Des soldats iraniens et un pétrolier dans le détroit d’Ormuz, le 30 avril 2019. Atta Kenare, AFP
Texte par : FRANCE 24
Première publication : 19/07/2019 – 21:34 Dernière modification : 19/07/2019 – 22:29

L’Iran s’est emparé vendredi de deux pétroliers, dont un britannique, dans le détroit d’Ormuz, selon Londres, confirmant l’annonce des Gardiens de la révolution iraniens qui n’avaient toutefois pas fait mention du second navire.

Les Gardiens de la révolution iraniens ont annoncé, vendredi 19 juillet dans la soirée, avoir « confisqué » un pétrolier britannique, le Stena Impero, dans le détroit d’Ormuz.

Le bâtiment a été arraisonné par la force navale des Gardiens pour « non respect du code maritime international », « à la demande de l’Autorité portuaire et maritime de la province de l’Hormozgan », indique un communiqué sur Sepahnews, le site Internet des Gardiens de la révolution.

Le Stena Impero « a été amené jusqu’à la côte après sa saisie et remis à l’Autorité afin [que puissent commencer] la procédure légale et l’enquête », ajoutent dans ce bref communiqué les Gardiens, armée idéologique de la République islamique d’Iran.

Le ministre britannique des Affaires étrangères, Jeremy Hunt, s’est dit « extrêmement préoccupé » par cette « saisie inacceptable », faisant également savoir qu’un second navire, battant pavillon libérien, avait aussi été arraisonné.

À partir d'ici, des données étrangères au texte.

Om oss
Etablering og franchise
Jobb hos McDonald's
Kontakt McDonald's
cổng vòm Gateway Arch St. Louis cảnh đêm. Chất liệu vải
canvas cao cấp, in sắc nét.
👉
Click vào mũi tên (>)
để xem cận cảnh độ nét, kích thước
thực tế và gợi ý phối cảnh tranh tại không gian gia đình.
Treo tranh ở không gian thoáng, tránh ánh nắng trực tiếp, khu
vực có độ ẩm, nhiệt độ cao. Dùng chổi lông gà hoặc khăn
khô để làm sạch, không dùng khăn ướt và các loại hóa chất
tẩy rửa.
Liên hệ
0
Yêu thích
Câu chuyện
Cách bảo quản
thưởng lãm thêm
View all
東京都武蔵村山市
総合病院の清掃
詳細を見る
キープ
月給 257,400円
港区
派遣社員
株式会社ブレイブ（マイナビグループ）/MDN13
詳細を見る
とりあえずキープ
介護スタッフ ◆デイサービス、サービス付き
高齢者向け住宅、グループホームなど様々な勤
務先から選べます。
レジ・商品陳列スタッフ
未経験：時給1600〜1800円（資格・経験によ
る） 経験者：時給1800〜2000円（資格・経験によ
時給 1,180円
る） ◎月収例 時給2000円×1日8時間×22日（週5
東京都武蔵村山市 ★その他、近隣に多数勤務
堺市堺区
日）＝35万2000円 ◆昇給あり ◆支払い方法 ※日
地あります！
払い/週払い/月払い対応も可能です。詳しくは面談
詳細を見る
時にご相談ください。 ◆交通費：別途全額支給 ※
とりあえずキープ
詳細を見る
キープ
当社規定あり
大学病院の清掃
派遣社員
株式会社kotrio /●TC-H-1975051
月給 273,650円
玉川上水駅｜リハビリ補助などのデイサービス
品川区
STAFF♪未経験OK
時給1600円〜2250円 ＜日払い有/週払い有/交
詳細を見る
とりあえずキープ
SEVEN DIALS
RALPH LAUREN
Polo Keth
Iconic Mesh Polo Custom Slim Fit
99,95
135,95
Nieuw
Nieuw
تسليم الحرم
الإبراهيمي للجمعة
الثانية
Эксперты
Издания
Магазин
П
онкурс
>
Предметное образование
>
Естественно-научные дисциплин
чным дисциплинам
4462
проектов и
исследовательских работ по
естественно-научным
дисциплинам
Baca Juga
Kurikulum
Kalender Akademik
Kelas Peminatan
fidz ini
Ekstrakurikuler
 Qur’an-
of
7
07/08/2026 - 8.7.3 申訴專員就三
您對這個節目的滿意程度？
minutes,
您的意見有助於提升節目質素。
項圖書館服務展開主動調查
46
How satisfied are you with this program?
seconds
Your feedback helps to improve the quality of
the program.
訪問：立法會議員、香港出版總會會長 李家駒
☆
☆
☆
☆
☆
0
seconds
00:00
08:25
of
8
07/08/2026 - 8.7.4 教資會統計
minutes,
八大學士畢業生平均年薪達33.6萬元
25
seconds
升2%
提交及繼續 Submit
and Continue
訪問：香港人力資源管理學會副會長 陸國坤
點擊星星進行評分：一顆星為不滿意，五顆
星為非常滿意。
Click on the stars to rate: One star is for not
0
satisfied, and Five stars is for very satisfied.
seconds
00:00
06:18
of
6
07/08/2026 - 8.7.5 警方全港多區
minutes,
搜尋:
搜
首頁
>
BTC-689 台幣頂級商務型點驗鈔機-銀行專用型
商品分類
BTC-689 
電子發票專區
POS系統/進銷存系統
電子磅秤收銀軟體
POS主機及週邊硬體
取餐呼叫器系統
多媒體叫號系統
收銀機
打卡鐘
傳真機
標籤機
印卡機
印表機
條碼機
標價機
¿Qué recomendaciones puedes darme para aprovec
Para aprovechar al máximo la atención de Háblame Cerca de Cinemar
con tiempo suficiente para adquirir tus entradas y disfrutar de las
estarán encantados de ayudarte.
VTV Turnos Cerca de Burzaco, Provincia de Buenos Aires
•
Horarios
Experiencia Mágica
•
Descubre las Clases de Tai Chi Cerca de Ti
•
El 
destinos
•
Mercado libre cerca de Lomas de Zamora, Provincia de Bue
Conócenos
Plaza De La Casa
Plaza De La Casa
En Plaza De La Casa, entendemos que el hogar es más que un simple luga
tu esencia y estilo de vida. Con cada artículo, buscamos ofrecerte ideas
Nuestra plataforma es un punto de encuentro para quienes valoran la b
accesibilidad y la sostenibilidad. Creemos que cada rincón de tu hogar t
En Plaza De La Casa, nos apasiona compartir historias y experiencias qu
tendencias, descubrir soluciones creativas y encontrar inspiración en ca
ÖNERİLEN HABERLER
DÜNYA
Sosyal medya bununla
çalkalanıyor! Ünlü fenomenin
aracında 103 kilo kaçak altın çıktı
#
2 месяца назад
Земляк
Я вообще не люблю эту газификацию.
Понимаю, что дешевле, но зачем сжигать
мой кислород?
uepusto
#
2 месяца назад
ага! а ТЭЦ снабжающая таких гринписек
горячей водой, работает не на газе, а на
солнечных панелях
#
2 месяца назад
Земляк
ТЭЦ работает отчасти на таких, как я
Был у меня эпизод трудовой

Le propriétaire suédois du pétrolier battant pavillon britannique a confirmé avoir perdu le contact avec ce navire après une « attaque » dans le détroit d’Ormuz. « Notre navire, le Stena Impero, a été approché par de petits aéronefs et un hélicoptère non identifiés en transitant par le détroit d’Ormuz dans les eaux internationales », a déclaré la compagnie Stena Bulk dans un communiqué. « Nous sommes actuellement incapables de contacter le navire qui fait route vers le nord en direction de l’Iran », a-t-elle ajouté.

Northern Marine Management, affréteur du Stena Impero, s’est également dit incapable de joindre son équipage composé de 23 marins.

Des représailles vis-à-vis du Royaume-Uni annoncées par l’ayatollah Khamenei

L’annonce de la saisie du Stena Impero survient quelques heures après que la Cour suprême de Gibraltar a décidé de prolonger pour 30 jours l’immobilisation du pétrolier iranien Grace 1.

Le navire avait été arraisonné le 4 juillet par les autorités de Gibraltar, territoire situé à l’extrême sud de l’Espagne, qui le soupçonnaient de livrer du brut à la Syrie en violation des sanctions de l’Union européenne contre Damas.

Téhéran nie cette accusation et dénonce un acte de « piraterie » envers le navire chargé de 2,1 millions de barils de brut.

Mardi, le guide suprême iranien, l’ayatollah Ali Khamenei, avait déclaré que l’Iran ne laisserait « pas cette malveillance sans réponse ». « Nous y répondrons au moment et à l’endroit opportuns », avait-t-il ajouté sans plus de précision.

Washington a dénoncé vendredi soir la « surenchère de la violence » de l’Iran. « C’est la seconde fois en un peu plus d’une semaine seulement que le Royaume-Uni est pris pour cible par la surenchère de la violence du régime iranien », a indiqué Garett Marquis, porte-parole du Conseil de sécurité nationale américain, dans un communiqué.

Le président américain Donald Trump a assuré de son côté que les États-Unis avaient été « informés » des événements dans le Golfe et qu’ils « échangeront » et « travailleront avec le Royaume-Uni » à ce sujet.